Textile Lobby Urges Job Protection

By James A. Morrissey, Washington Correspondent

As the Senate Finance Committee began looking at a number of international trade measures, the Washington-based National Council of Textile Organizations (NCTO) called for a revised US trade policy that would encourage investment in the United States and stop the flood of jobs to overseas countries. Andy Warlick, president and CEO of Parkdale Mills and a member of NCTO’s board, discussed a number of US and foreign laws and regulations that continue to harm US manufacturers.

Warlick hit particularly hard on US free trade agreements (FTAs) that he claims have contained “large loopholes” that have cost hundreds of thousands of US textile and apparel jobs. “ Congress has approved 10 free trade agreements over the past five years that have dramatically increased access to the US market for foreign-made textile goods while dramatically decreasing export opportunities for US textile products,” Warlick said.
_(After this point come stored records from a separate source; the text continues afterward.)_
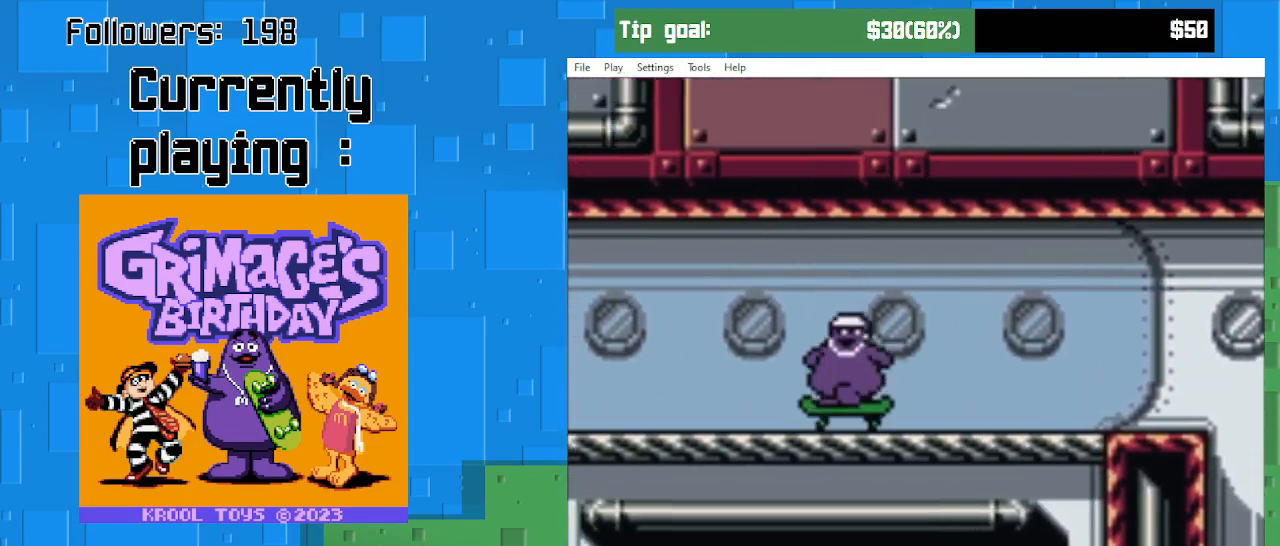
{"buttons": ["DPAD_LEFT"], "right_stick": "center", "events": [[133, "DPAD_LEFT", "down"]]}
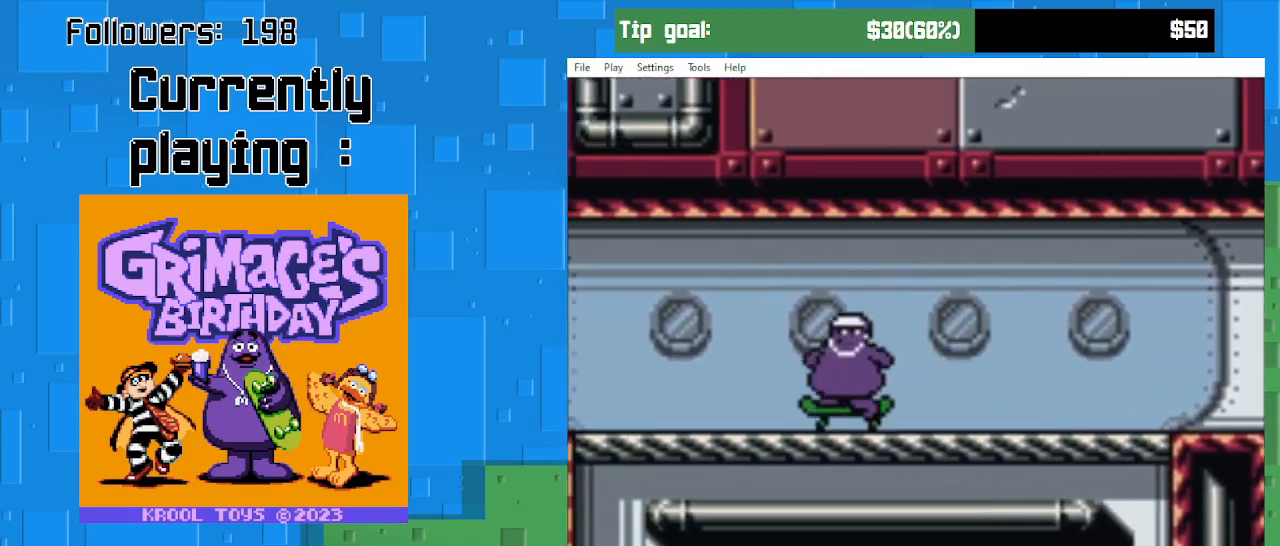
{"buttons": [], "right_stick": "center", "events": [[500, "DPAD_LEFT", "up"]]}
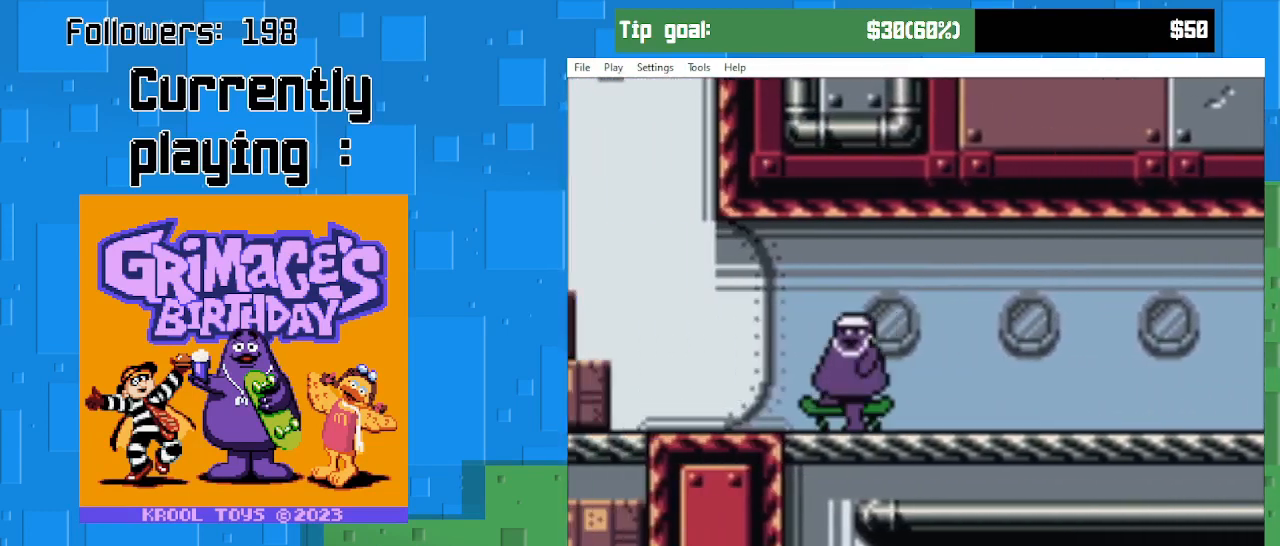
{"buttons": ["DPAD_LEFT"], "right_stick": "center", "events": [[100, "DPAD_RIGHT", "down"], [400, "DPAD_RIGHT", "up"], [500, "DPAD_LEFT", "down"]]}
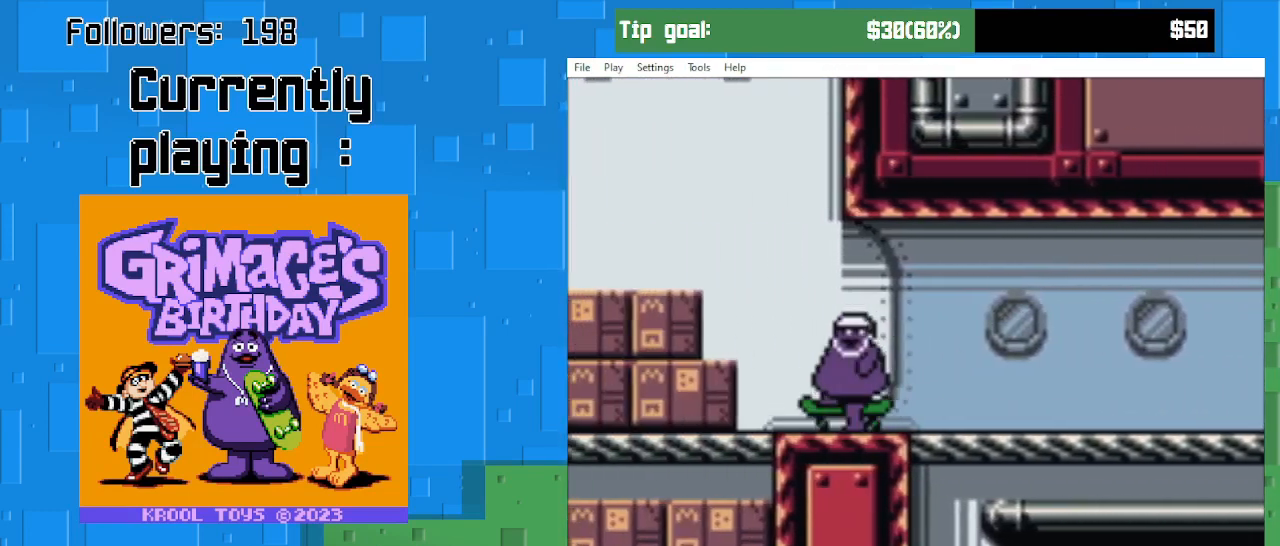
{"buttons": ["CIRCLE", "DPAD_LEFT"], "right_stick": "center", "events": [[133, "CIRCLE", "down"]]}
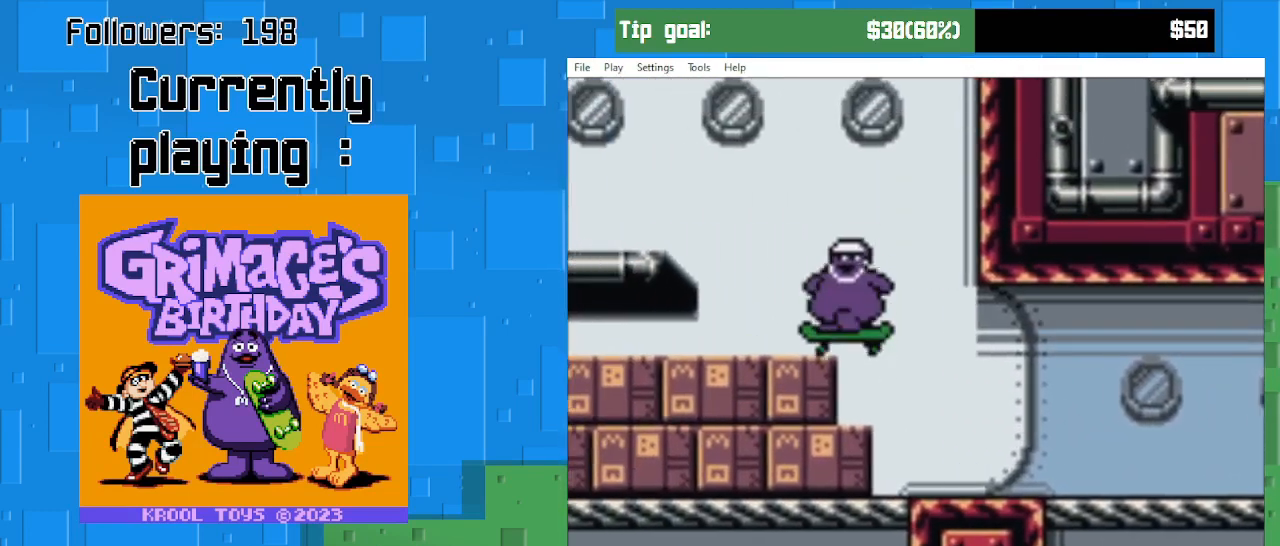
{"buttons": [], "right_stick": "center", "events": [[133, "CIRCLE", "up"], [433, "DPAD_LEFT", "up"]]}
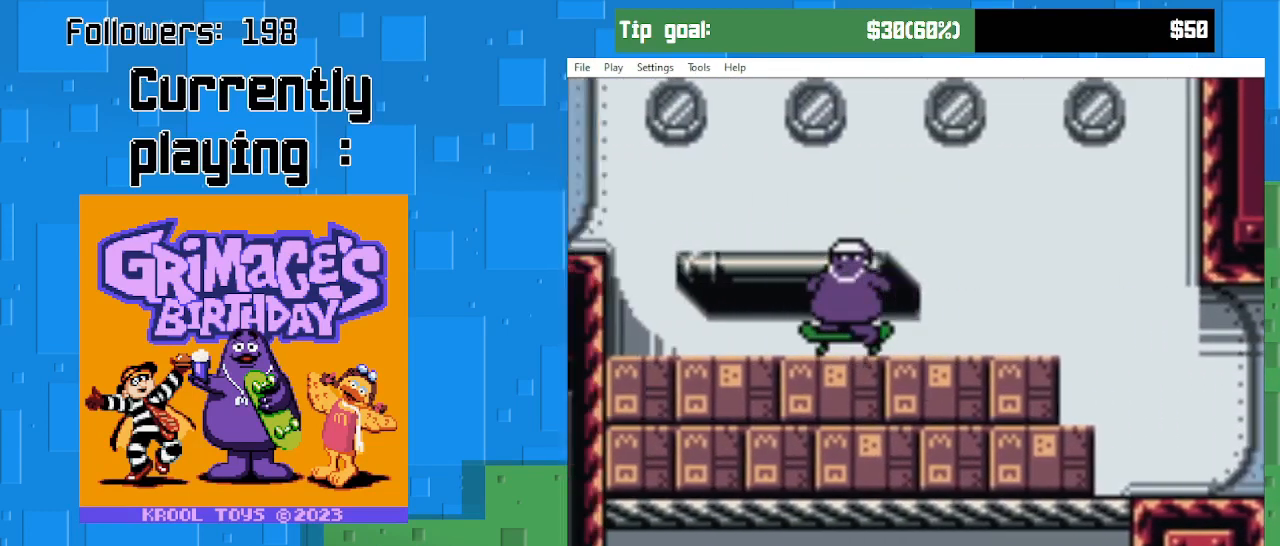
{"buttons": ["DPAD_RIGHT"], "right_stick": "center", "events": [[100, "DPAD_RIGHT", "down"]]}
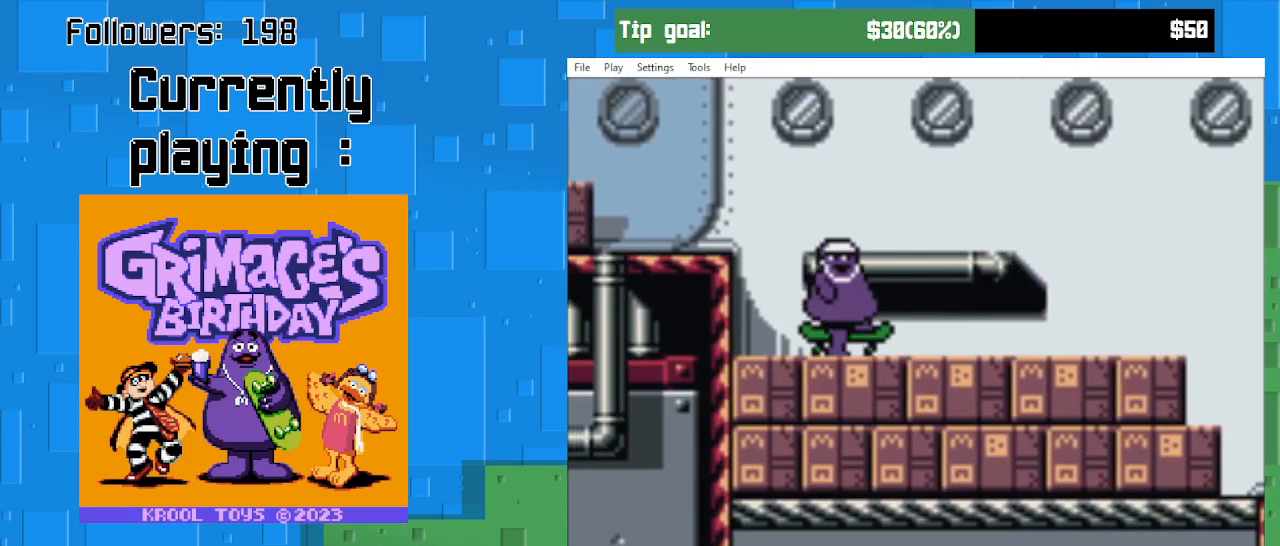
{"buttons": ["DPAD_RIGHT"], "right_stick": "center", "events": []}
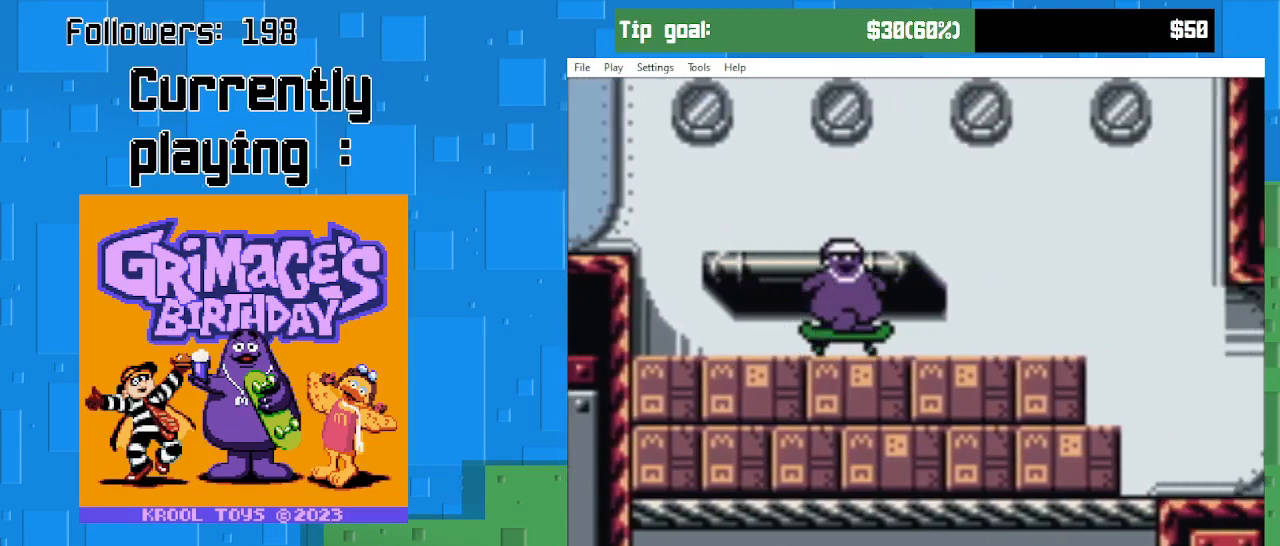
{"buttons": ["DPAD_RIGHT"], "right_stick": "center", "events": []}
He warned that loopholes in FTAs will provide a conduit for Chinese goods to enter the United States with preferential treatment.

Warlick sees tax policies here and abroad as a major source of increasing trade deficit problems. He claims US tax policies create incentives for companies to invest in overseas operations and displace jobs here at home. He said US exported goods are taxed both in the United States through corporate taxes and overseas through value added taxes (VATs), while imports into the United States pay no US corporate income taxes and get their VATs rebated in their own countries.

In addition to addressing the VAT issue, Warlick called for passage of legislation introduced in both the House and Senate that would permit the United States to take action against countries that use currency manipulation to subsidize their exports. He told the senators that if Congress would tackle the two issues of VATs and currency manipulation alone, “I am convinced the United States would experience a rebirth in manufacturing and the restoration of millions of US manufacturing jobs.”